◆ Task instructions ◆
**a.** In the tattoo interview below, what reason does the artist give for having gotten into tattooing?
**b.** Extend the tattoo interview below by writing what comes next after its final line.

◆ Supplied passage ◆
Start of Block

What I really don’t like… There’s a thing now that you have to look and behave a certain way when you’re a tattoo artist and I think that’s fucking bullshit.
I didn’t get into tattooing because there are so many rules, I did get into tattoos because there are none. So that’s what I liked about it because I don’t like rules, I hate authority and I don’t like for anybody to tell me how to live my life. So, that’s definitely something that I don’t like, but I can see that that is inevitable, whenever something becomes this big regulation is just something that is inevitable.
Look at guns, right now this whole gun crisis. You can’t have everybody owning a gun without regulations, you can’t have everybody driving a car without everybody having to make a driving license, you can’t have that. If there’s only one guy with a car that’s no problem, but he’s going to drive around, he’s in the biggest danger not everybody else.

Jerry’s Arm By Markus Lenhard
This has to do with ethics
Ethics, but you have to teach people ethics and ethics are part of our regulation. Our ethics come from our law system, from our regulation system, from our religion, but what is religion anything if not regulation. So I think regulation is important, I think I should just get over it.
You know it was just different when I started, I just don’t want to sound like that, I’d rather teach, I’d just rather be part of the change and have at least a tiny little bit of control of where it’s going, That’s why I want to teach, that’s why I want to keep myself relevant, instead of becoming this grumpy old guy that is just angry, nobody listens to an angry person. So I just don’t want to do that.
What’s the coolest? What’s the best? What do I love about tattooing? Well, fuck, my freedom you know, and the money.
(Laughing together)
Just kidding.
The freedom definitely, I love the freedom, I love that I have my fate in my own hands, that I can decide how much I want to travel, I can decide how much money I need, I can decide how much money I make, I can decide everything about my life and I meet a lot of interesting people, I meet people that I find interesting, because they like my art, they find me interesting, so there’s a really good chance of me finding them interesting. That’s great where do you ever have that? Most people are always confronted with people that they don’t like through their work. I don’t have that at all, so I just have to keep appreciating that I guess.
Yeah, there’s lots to love about tattooing, it’s one of the best jobs in the world, that’s why everybody wants to do it right now.
Yeah, probably.
It’s a fucking endless list isn’t it?
There are enough things to hate but, you know, with something that I love, If you love something you don’t want to dwell on the things that you hate, if I love my wife, if I love my girlfriend, if I love my daughter, I don’t really want to have a magnifying glass on the things that I hate about that person. Because it’s easy for hate to become the stronger emotion.
All of that sounds really sanctimonious, because I don’t say that I’m good at that, because I have bad days, but I know that that should be definitely one of my mantras, because I come from anger, I’m a very angry person, I go to anger easily and I believe that people should work on themselves to make themselves better, to not go into your grave with anger and regret.
So I think that anger is one of the things that I have to keep in control over in my life. So that’s definitely something that I always work on. I don’t want to hate anything.
That’s cool, inspirational and profound
Thank you
Well, you’re considered probably one of the most successful tattoo artists in the world, I think…
You think?
Yeah I think so. You started a new way of doing biomechs, you’re inspirational to many people, people travel a lot to get your pieces, so I’m pretty sure you’re in the top list of tattoo artists.

End of Block

◆ Given information ◆
Start of Block

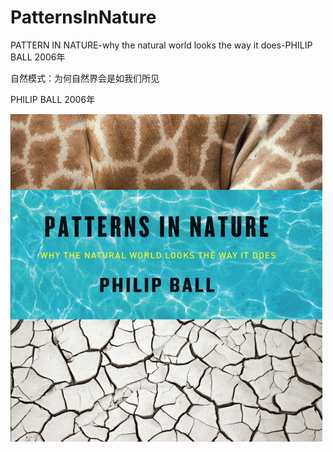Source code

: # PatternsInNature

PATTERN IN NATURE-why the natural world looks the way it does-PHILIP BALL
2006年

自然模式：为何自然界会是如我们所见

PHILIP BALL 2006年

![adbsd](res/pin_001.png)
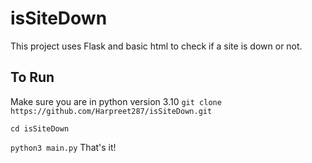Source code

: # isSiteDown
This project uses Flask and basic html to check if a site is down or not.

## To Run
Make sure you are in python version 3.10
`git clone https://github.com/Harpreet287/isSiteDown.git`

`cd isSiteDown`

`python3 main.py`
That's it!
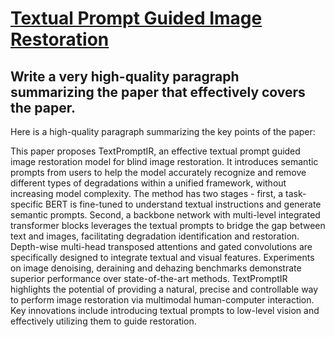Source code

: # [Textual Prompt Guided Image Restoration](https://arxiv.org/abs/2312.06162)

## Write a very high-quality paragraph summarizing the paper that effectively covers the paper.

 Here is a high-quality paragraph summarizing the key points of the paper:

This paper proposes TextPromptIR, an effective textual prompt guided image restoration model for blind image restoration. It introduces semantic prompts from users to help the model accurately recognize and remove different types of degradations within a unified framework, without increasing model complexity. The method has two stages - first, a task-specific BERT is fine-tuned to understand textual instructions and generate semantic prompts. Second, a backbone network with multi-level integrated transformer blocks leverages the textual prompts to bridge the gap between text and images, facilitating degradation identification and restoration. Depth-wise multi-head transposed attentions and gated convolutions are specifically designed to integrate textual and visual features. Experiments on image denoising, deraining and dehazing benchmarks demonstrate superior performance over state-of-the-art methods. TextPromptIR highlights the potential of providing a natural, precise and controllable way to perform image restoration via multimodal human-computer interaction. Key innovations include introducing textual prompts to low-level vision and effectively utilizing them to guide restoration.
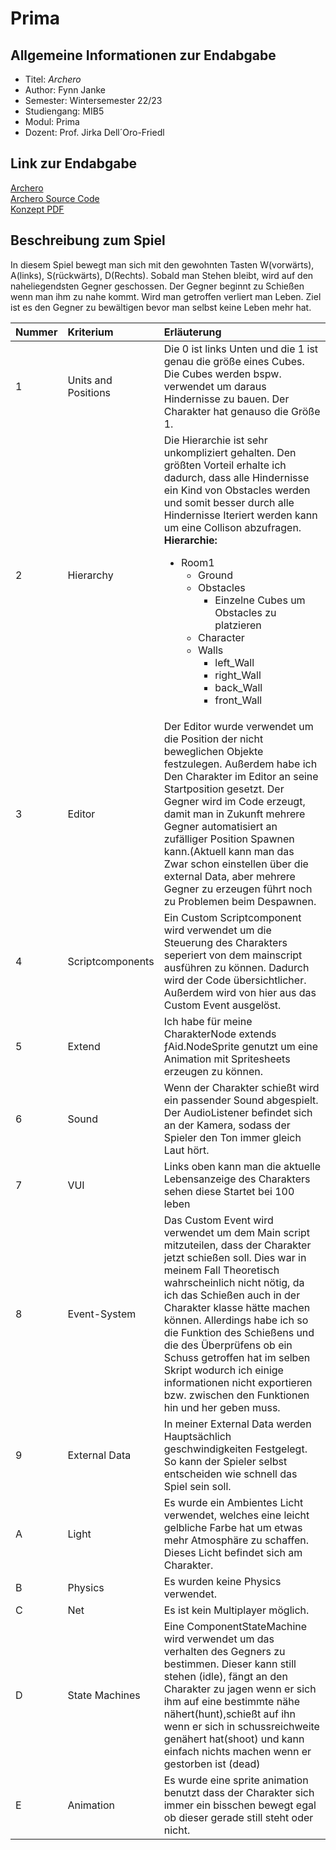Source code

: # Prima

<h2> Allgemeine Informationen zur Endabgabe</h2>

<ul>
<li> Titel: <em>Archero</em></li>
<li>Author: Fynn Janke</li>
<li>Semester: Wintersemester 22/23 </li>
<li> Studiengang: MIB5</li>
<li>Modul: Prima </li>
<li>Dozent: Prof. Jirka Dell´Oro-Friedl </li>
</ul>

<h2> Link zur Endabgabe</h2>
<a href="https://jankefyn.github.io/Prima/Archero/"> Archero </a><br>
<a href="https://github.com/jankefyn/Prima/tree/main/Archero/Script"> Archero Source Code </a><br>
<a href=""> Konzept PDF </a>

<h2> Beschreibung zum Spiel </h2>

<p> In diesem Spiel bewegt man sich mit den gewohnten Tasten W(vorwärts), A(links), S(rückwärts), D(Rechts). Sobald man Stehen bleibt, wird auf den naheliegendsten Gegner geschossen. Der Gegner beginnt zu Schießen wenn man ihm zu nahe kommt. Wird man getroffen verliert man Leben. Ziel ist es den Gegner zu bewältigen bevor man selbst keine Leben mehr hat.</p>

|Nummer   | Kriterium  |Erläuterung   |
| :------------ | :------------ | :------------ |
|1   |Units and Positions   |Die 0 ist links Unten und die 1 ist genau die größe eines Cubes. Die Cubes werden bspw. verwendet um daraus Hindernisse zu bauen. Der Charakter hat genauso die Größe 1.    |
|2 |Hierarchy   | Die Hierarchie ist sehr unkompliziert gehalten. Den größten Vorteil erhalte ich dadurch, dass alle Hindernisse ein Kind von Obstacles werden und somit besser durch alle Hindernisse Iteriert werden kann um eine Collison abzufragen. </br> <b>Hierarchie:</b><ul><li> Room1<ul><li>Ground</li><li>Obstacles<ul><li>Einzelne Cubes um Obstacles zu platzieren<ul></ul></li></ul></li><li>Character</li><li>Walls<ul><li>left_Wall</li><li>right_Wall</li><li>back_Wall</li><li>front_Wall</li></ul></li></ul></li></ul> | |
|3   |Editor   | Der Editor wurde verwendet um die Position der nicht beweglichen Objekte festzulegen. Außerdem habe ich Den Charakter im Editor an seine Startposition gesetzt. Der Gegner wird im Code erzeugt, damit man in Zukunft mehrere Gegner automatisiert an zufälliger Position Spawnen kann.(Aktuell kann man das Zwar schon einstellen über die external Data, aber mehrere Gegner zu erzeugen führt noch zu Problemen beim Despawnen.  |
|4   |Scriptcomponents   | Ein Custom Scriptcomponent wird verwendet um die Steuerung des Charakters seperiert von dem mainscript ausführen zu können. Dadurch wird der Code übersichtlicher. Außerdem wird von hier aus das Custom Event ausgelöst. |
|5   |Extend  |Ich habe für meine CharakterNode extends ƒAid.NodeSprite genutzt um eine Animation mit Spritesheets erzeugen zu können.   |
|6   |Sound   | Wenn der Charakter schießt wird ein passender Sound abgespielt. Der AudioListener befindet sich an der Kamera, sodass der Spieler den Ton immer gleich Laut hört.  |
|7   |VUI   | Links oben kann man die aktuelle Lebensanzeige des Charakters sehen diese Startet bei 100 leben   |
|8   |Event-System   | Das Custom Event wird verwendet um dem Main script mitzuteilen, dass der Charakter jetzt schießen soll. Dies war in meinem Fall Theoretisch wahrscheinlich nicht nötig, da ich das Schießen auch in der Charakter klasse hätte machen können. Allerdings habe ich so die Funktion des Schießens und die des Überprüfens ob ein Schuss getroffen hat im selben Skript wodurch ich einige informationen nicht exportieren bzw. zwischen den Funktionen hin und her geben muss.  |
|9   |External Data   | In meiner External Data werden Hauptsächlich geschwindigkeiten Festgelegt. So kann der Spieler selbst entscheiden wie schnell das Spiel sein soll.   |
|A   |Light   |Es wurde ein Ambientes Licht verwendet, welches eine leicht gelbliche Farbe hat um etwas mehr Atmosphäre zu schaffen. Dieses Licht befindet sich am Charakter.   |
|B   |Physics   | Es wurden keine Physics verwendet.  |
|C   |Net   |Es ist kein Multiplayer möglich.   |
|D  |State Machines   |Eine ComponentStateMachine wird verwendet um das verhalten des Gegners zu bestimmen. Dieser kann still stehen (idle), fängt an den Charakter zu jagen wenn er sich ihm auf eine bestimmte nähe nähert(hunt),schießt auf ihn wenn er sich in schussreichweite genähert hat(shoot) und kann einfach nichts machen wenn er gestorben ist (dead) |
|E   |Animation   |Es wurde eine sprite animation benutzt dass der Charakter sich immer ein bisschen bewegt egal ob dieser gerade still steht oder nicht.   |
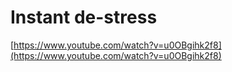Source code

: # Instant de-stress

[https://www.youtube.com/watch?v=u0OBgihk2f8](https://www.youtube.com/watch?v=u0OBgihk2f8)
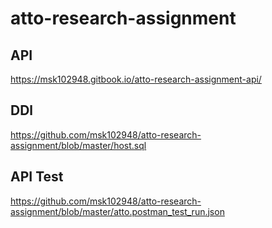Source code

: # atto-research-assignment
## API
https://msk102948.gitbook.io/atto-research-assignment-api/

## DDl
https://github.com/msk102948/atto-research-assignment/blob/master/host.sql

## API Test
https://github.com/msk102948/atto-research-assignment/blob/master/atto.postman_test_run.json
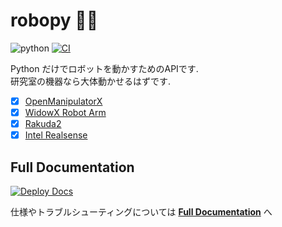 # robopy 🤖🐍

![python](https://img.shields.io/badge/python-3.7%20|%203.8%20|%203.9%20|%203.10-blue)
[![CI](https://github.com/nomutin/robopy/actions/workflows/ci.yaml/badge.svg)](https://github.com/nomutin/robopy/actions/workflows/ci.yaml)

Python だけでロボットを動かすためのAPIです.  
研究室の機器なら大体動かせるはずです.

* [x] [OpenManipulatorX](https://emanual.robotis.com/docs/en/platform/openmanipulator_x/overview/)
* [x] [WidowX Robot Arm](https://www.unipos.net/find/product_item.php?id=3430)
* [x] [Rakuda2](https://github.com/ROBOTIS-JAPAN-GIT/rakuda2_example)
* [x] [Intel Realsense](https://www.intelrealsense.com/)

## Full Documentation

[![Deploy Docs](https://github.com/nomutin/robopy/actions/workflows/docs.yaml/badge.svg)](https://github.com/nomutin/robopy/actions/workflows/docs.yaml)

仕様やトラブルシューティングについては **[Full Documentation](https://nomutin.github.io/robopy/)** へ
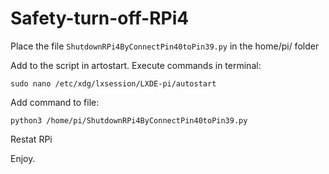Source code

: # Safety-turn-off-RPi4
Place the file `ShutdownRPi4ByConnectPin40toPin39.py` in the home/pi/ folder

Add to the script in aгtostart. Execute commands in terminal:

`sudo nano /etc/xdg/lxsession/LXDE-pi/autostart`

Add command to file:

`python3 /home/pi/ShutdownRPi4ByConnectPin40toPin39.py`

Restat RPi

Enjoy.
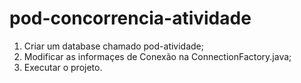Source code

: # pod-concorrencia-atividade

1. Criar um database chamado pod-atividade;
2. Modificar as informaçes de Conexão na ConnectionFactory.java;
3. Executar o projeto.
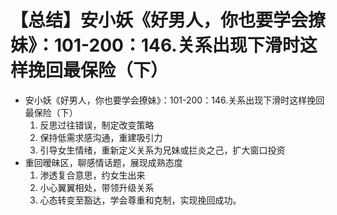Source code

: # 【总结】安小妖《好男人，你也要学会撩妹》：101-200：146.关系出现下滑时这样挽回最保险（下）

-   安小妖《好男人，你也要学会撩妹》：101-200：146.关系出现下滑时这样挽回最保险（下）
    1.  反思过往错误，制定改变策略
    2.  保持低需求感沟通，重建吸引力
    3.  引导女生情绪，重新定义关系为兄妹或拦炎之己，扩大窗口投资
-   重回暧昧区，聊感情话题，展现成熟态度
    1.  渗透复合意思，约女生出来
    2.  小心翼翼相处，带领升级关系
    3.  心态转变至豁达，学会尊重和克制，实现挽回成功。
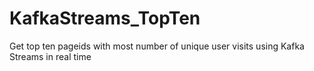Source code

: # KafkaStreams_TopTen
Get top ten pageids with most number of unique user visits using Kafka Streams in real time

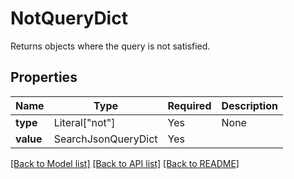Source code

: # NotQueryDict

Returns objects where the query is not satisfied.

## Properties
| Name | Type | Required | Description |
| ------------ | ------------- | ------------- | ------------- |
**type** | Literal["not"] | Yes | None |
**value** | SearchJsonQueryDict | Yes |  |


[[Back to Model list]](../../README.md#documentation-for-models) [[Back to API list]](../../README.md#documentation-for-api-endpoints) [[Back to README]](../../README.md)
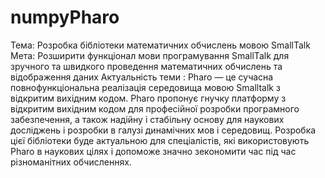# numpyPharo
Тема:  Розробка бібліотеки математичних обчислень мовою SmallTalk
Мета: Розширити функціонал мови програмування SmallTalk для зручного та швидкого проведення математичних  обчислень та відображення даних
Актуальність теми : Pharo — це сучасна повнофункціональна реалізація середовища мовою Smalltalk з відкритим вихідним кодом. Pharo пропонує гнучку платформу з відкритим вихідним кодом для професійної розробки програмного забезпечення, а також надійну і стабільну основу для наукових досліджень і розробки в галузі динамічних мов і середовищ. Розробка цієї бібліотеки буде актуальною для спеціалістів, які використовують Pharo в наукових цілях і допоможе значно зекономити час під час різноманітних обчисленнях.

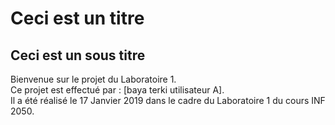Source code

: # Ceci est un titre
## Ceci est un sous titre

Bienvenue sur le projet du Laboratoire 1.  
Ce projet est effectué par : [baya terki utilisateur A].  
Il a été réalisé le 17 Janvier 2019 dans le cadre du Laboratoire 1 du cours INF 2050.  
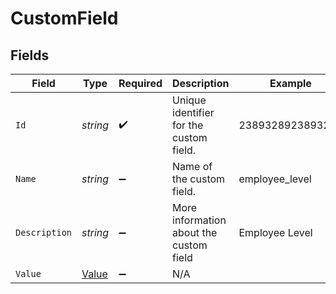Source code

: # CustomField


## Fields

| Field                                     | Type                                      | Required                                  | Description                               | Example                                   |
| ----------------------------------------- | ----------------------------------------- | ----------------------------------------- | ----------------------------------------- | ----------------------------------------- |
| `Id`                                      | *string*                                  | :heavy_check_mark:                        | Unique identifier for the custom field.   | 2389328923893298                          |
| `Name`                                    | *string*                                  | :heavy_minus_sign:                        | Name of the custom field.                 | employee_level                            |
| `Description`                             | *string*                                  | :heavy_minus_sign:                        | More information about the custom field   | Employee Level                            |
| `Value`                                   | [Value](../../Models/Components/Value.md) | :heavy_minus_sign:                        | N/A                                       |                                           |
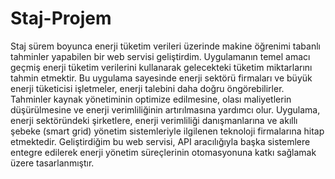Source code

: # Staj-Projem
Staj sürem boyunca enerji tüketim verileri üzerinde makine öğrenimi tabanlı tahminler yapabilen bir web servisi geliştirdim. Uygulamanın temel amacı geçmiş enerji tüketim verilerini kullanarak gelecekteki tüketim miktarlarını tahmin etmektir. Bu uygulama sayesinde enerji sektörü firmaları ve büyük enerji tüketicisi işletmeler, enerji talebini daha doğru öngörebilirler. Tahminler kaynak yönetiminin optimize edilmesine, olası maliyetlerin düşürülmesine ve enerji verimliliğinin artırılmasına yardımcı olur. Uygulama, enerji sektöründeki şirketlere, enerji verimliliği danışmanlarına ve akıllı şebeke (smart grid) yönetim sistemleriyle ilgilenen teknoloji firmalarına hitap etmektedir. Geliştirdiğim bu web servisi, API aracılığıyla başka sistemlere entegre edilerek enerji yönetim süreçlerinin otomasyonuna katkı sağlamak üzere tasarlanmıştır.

End of Block

◆ List of answers ◆
**a.** He got into tattooing because it has no rules.

**b.**
Well at least in the tattoo industry everybody knows who you are, I think.
I don’t know if I should hear that?!
(Laughing together)
I don’t know if that’s good, I don’t know…
Ok! If that’s true I don’t know what is going to do to my character just knowing that. I just…
Yeah but my question is: do you have some let’s call it success secret, something like “Ok, if you want to reach this point you should do or you could do something like this or that or…”
Just don’t be arrogant, to me the secret to success is don’t be arrogant, do stuff that you don’t like to do, you learn more when you do stuff that you don’t like to do than when you do stuff that you like to do.
You don’t learn anything new from doing stuff that you already like to do, you already know everything about that.
So do something that is hard, do something that is dangerous, do something that makes you uncomfortable. I think that if you’re vulnerable you’re also open and you learn more.
That’s definitely one of the things, keep yourself vulnerable, don’t go into problems too much obviously but you know, definitely go to these places that are a little bit uncomfortable and keep yourself uncomfortable, don’t get too comfortable.
If you’re already successful it’s really easy to get comfortable and that’s always the beginning of the end, always, I think.
If you want to grow you need to stay uncomfortable. That’s probably the most important thing that I can tell to anybody, just stay uncomfortable.
How do you connect with your network. They come to you, you go to them?
I don’t really do that
I mean you’re teaching seminars
I do seminars but not like super successful…
You ask for that, they ask for that?
Yeah I was asked, because I like to hear myself talk, so I talk a lot, I’m not very social but when I’m social I talk and then we have these talks like we’re having now, somebody asks me a question and I never stop talking.
So at some point people asked me: “I think you should do seminars, I think you would be really good at it”. I was super afraid of doing that because I have very very hight expectations of myself.
Then at some point I pulled my head out of my ass and just started doing it, because Jeff Gogue pushed me into it a little bit, he was like: “So you’re coming for a guest spot, you should do a seminar here. I’m doing a seminar, we should do a seminar together” And I was like “Holy shit, that’s huge” because he’s so good at it, he’s intimidatingly good at it, he’s very successful at it too, especially at that point he was and I was like “Oh fuck, if I give a seminar with Jeff Gogue, that might be a door into a completely different part of what I can do, that’s not tattooing, that would open a door” so I was like “Oh there’s a huge opportunity there, I would be stupid not to take it”.
So I did it and I had a lot of fun, it was amazing, I had so much fun doing it.
I think I’m pretty good at it. I have nothing but positive feedback so far. I really enjoy it, I’ve being doing this for 5 years now and it’s been really, really, really rewarding but I’m not super successful at it, my classes are small, I don’t really do the kind of seminars that everybody jumps on, because everybody looks for the holy grail, everybody asks: “What kind of inks are you using? What machines are you using? What needles are you using?” Because everybody looks for the easy… They just want to have that taking care of. It’s like “Ok, I need to make this as easy on me as possible, so I have to have the best tools”.
Totally understandable, but this is not the kind of stuff that I do. I don’t give technical seminars, I’m doing the kind of stuff that we are doing right now, I just want to give people a different perspective, I want to shine a different light on things, Lux Altera.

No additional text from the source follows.